Gold Jumps After Strong ADP Jobs Data,
“Short-Covering” Likely
JUMPING to $1229 per ounce in London
trade Wednesday, gold defied analyst expectations and reversed
earlier 1% losses after stronger-than-expected US jobs data.
Today’s private-sector ADP Payrolls Report
said 215,000 jobs were added in the US last month, against consensus
forecasts of 173,000.
Rising ahead of that number, used by some as an
advance guide to Friday’s official US non-farm payrolls figures,
gold had then fallen $5 per ounce before jumping 0.9% in volatile
trade.
Gold “[had] hit a fresh 5-month low in every
session this week,” says the Reuters newswire.
“Recent short-term stabilisation was much
weaker and shorter than expected,” says the latest technical
analysis from Axel Rudolph at Commerzbank in Frankfurt.
Repeating the same view on silver, “Remains
bearish,” Rudolph concludes.
“Gold has a decent chance of retesting its
2013 lows sometime in December given all that is going on,” reckons
Edward Meir at brokerage INTL FCStone, citing this coming Friday’s
US jobs data and then the Federal Reserve meeting ending Weds 18 Dec.

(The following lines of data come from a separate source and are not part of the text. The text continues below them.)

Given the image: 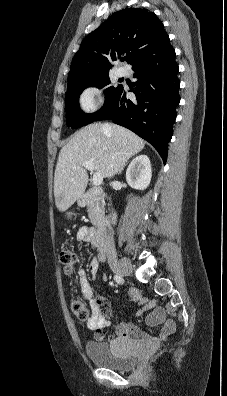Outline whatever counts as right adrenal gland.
<instances>
[{
	"instance_id": "1",
	"label": "right adrenal gland",
	"mask_w": 227,
	"mask_h": 396,
	"mask_svg": "<svg viewBox=\"0 0 227 396\" xmlns=\"http://www.w3.org/2000/svg\"><path fill=\"white\" fill-rule=\"evenodd\" d=\"M126 165V164H125ZM124 168V167H123ZM123 168L119 171L118 175L122 173Z\"/></svg>"
}]
</instances>
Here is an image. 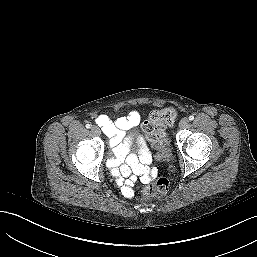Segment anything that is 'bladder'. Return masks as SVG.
Listing matches in <instances>:
<instances>
[{
  "label": "bladder",
  "instance_id": "1",
  "mask_svg": "<svg viewBox=\"0 0 257 257\" xmlns=\"http://www.w3.org/2000/svg\"><path fill=\"white\" fill-rule=\"evenodd\" d=\"M132 144H138L141 146V148L147 149V143L143 140V138L137 133L134 132L129 140ZM171 153V147L170 145L165 142L161 145H159L157 148H155V154L159 157H165Z\"/></svg>",
  "mask_w": 257,
  "mask_h": 257
}]
</instances>
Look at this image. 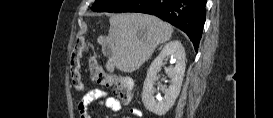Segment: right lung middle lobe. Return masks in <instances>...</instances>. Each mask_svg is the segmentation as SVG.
Listing matches in <instances>:
<instances>
[{"mask_svg": "<svg viewBox=\"0 0 273 118\" xmlns=\"http://www.w3.org/2000/svg\"><path fill=\"white\" fill-rule=\"evenodd\" d=\"M128 0H96L91 10L95 12H115Z\"/></svg>", "mask_w": 273, "mask_h": 118, "instance_id": "dd1d6c3e", "label": "right lung middle lobe"}]
</instances>
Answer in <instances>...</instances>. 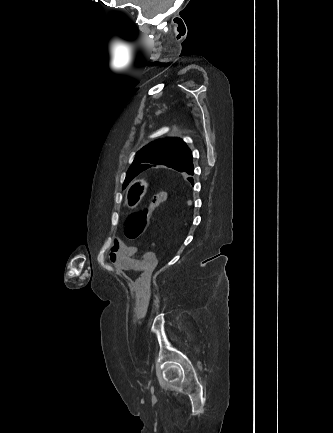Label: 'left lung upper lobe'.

“Support is at the major low of $1180 from
June 2013,” says chart analysis from London market-maker
ScotiaMocatta, warning that technical indicators suggest “gold has
room to fall further before being hindered by ‘oversold’
signals.”
But
“The main risk for gold is a short squeeze,” counters ANZ Bank,
pointing to the large short position now built up by speculative
traders in US gold futures.
Previously peaking in early July, the gross
short position in US gold futures and options was quickly unwound as
the gold price began a 20% rally from June’s 3-year low.
“Comex gold shorts are at a 4-month high
ahead of Friday’s US employment data,” agrees Walter de Wet at
Standard Bank in London, noting the latest US futures positioning
figures.
Either that means “disappointing data could
very likely trigger large-scale short covering and push gold higher,
quickly,” says de Wet. Or Friday’s non-farm payrolls report “is
irrelevant to participants as the majority looks through the noise
towards the end goal, i.e. tapering and a slow normalisation of US
monetary policy which is coming closer by the day.”

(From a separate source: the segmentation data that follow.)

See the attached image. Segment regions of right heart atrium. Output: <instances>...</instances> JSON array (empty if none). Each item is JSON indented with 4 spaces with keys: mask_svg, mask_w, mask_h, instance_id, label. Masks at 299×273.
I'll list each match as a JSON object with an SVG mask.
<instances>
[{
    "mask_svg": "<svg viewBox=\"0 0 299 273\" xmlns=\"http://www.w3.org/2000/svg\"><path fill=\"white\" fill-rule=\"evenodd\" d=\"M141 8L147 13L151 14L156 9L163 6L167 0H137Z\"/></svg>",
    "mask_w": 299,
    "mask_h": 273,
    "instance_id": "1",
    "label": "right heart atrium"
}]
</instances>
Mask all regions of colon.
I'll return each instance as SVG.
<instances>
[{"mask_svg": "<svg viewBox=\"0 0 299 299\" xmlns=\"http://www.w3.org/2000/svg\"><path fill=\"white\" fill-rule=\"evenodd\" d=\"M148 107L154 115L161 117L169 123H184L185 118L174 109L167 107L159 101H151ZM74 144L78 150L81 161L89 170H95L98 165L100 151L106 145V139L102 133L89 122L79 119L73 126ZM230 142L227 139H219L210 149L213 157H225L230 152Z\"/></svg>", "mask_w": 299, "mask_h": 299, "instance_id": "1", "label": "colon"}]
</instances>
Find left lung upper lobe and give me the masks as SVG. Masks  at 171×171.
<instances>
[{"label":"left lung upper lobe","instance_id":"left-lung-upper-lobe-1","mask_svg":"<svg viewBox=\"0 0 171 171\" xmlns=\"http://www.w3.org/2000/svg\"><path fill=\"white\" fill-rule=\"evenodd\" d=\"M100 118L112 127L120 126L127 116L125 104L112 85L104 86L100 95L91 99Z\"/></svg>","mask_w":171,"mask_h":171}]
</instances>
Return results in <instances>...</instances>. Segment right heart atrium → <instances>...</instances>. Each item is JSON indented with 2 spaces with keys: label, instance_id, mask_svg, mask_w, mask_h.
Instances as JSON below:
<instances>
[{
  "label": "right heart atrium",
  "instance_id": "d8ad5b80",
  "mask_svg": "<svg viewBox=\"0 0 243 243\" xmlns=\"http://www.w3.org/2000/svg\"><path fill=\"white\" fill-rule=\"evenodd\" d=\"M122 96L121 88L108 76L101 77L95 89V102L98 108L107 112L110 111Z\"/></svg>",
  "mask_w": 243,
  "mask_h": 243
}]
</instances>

Opting for the latter explanation, “Our
tactical view remains unchanged for now,” Standard Bank’s analyst
concludes, also citing weak Asian demand for physical gold:
“Sell gold into rallies.”
Meantime
in India, where gold smuggling has reportedly
risen 7-fold on the government’s anti-import rules in
2013, “No one is giving us stocks, all of it is going to
exporters,” complained one Kolkata dealer to Reuters earlier.
Under rules introduced in the summer, 20% of
new gold imports must be set aside for re-export.
Indian premiums to the world’s benchmark
London price today held around $130 per ounce, according to dealers.